Много, очень много слов — голова Северино не справлялась. Нужно было срочно придумать какую-то историю, покрывающую его. Как отвечать на вопросы, чтобы его не заковали в кандалы и не довезли до ближайшего порта и не сдали властям? “А может, ну его к чертям? Не умер в море, так умру на виселице…”.
Усатый черпнул кружкой еще воды и подал ее, и это позволило Северино взять время на обдумывание ситуации. Которое он, к слову сказать, бездарно растратил, потому что мозг отказывался думать о чем-либо, кроме воды.
— Я хочу видеть капитана, — тихо сказал он.

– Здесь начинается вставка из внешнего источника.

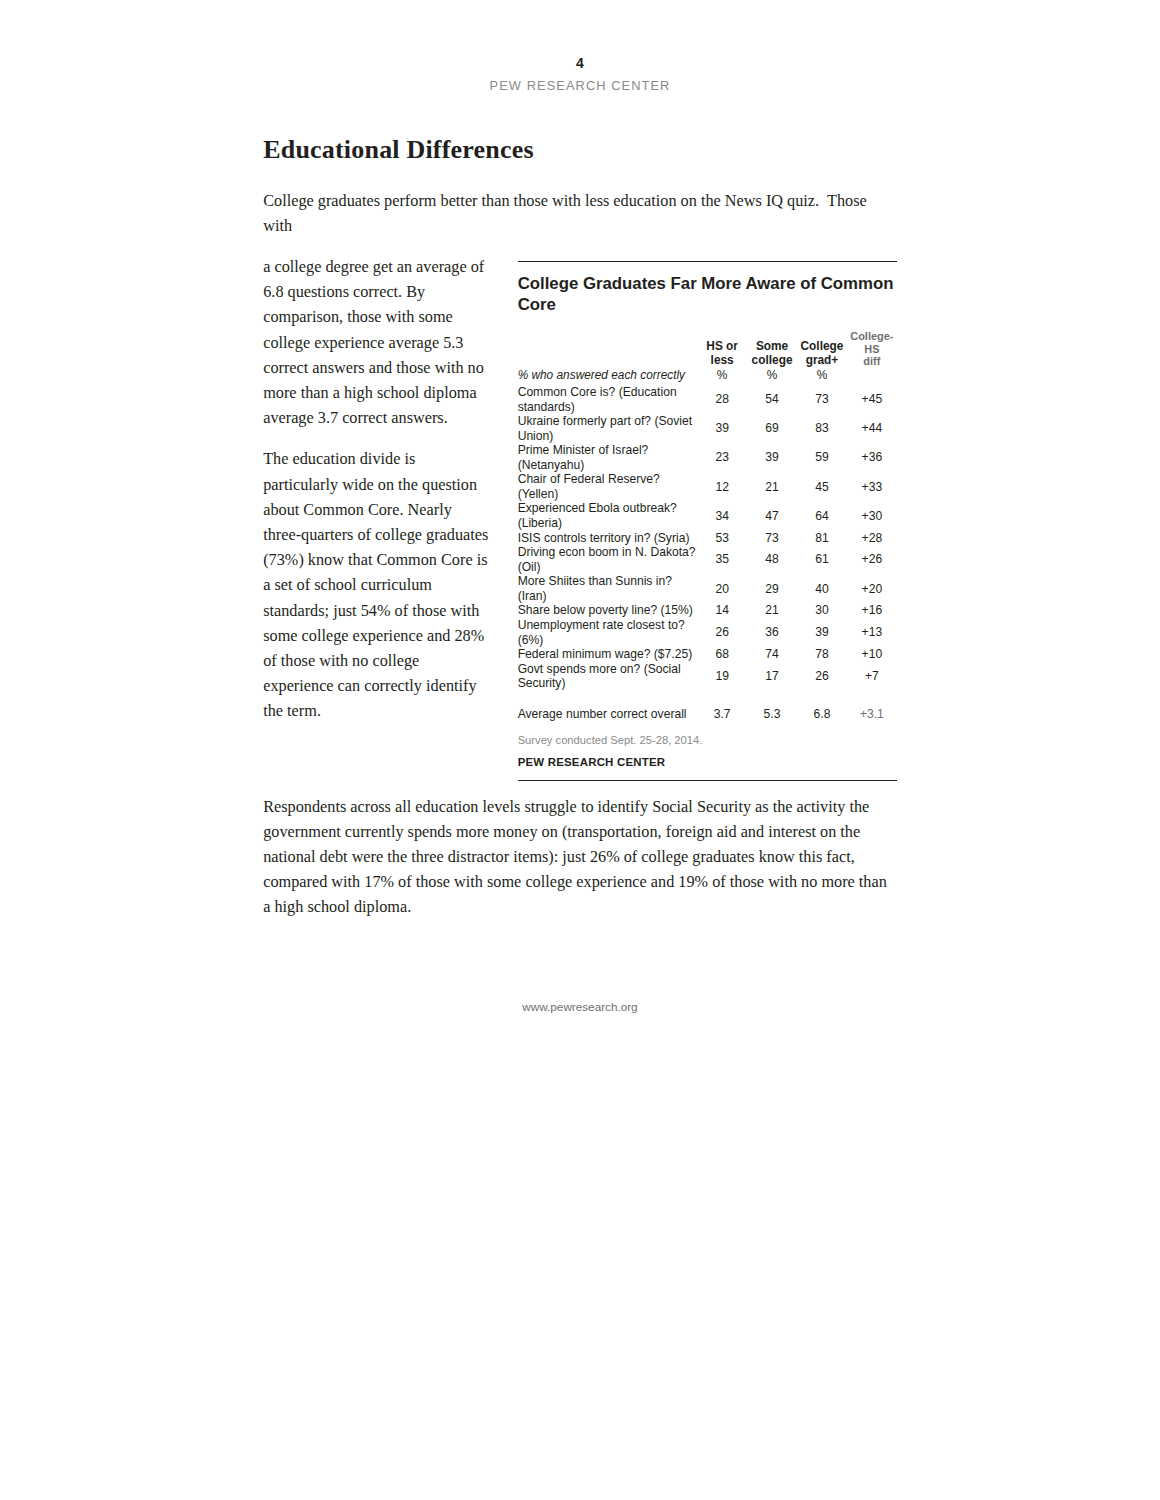4
PEW RESEARCH CENTER
Educational Differences
College graduates perform better than those with less education on the News IQ quiz. Those with
College Graduates Far More Aware of Common Core
| | HS or less | Some college | College grad+ | College- HS diff |
| --- | --- | --- | --- | --- |
| % who answered each correctly | % | % | % | |
| Common Core is? (Education standards) | 28 | 54 | 73 | +45 |
| Ukraine formerly part of? (Soviet Union) | 39 | 69 | 83 | +44 |
| Prime Minister of Israel? (Netanyahu) | 23 | 39 | 59 | +36 |
| Chair of Federal Reserve? (Yellen) | 12 | 21 | 45 | +33 |
| Experienced Ebola outbreak? (Liberia) | 34 | 47 | 64 | +30 |
| ISIS controls territory in? (Syria) | 53 | 73 | 81 | +28 |
| Driving econ boom in N. Dakota? (Oil) | 35 | 48 | 61 | +26 |
| More Shiites than Sunnis in? (Iran) | 20 | 29 | 40 | +20 |
| Share below poverty line? (15%) | 14 | 21 | 30 | +16 |
| Unemployment rate closest to? (6%) | 26 | 36 | 39 | +13 |
| Federal minimum wage? ($7.25) | 68 | 74 | 78 | +10 |
| Govt spends more on? (Social Security) | 19 | 17 | 26 | +7 |
| Average number correct overall | 3.7 | 5.3 | 6.8 | +3.1 |
Survey conducted Sept. 25-28, 2014.
PEW RESEARCH CENTER
a college degree get an average of 6.8 questions correct. By comparison, those with some college experience average 5.3 correct answers and those with no more than a high school diploma average 3.7 correct answers.
The education divide is particularly wide on the question about Common Core. Nearly three-quarters of college graduates (73%) know that Common Core is a set of school curriculum standards; just 54% of those with some college experience and 28% of those with no college experience can correctly identify the term.
Respondents across all education levels struggle to identify Social Security as the activity the government currently spends more money on (transportation, foreign aid and interest on the national debt were the three distractor items): just 26% of college graduates know this fact, compared with 17% of those with some college experience and 19% of those with no more than a high school diploma.
www.pewresearch.org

— Я отведу вас, — усатый поднялся и помог подняться Северино. Они уже начали путь, осторожно ступая по доскам палубы, как его спутник обернулся к своему другу: — Не забудь, что ты должен мне свой ужин. Я выиграл. Он все-таки жив.
“Да я готов отдать тебе все свои ужины лишь за то, чтобы не быть здесь”, — в отчаянии подумал Северино.
***
Для того, чтобы попасть в капитанскую каюту, пришлось пройти едва ли не весь корабль из конца в конец. Несмотря на слабость в теле, мозги Северино уже вполне очухались и неплохо соображали, подмечая обстановку на корабле, главной из особенностей которых было отсутствие на верхушке грот-мачты флага. Однако и на пиратский корабль судно тоже не тянуло — слишком организованные и трезвые матросы, слишком чистая палуба, слишком опрятная одежда моряков. Кроме того, судно было необычайно быстрым и маневренным, ничего лишнего. Голый бушприт даже без самой простенькой гальюнной фигуры, никаких неизбежно скапливающихся на палубе лишних предметов, паруса, выставленные так, чтобы работать в полную силу и использовать любое малейшее дуновение — все гладко, чисто, функционально. Северино оставалось только гадать, куда же его занесло.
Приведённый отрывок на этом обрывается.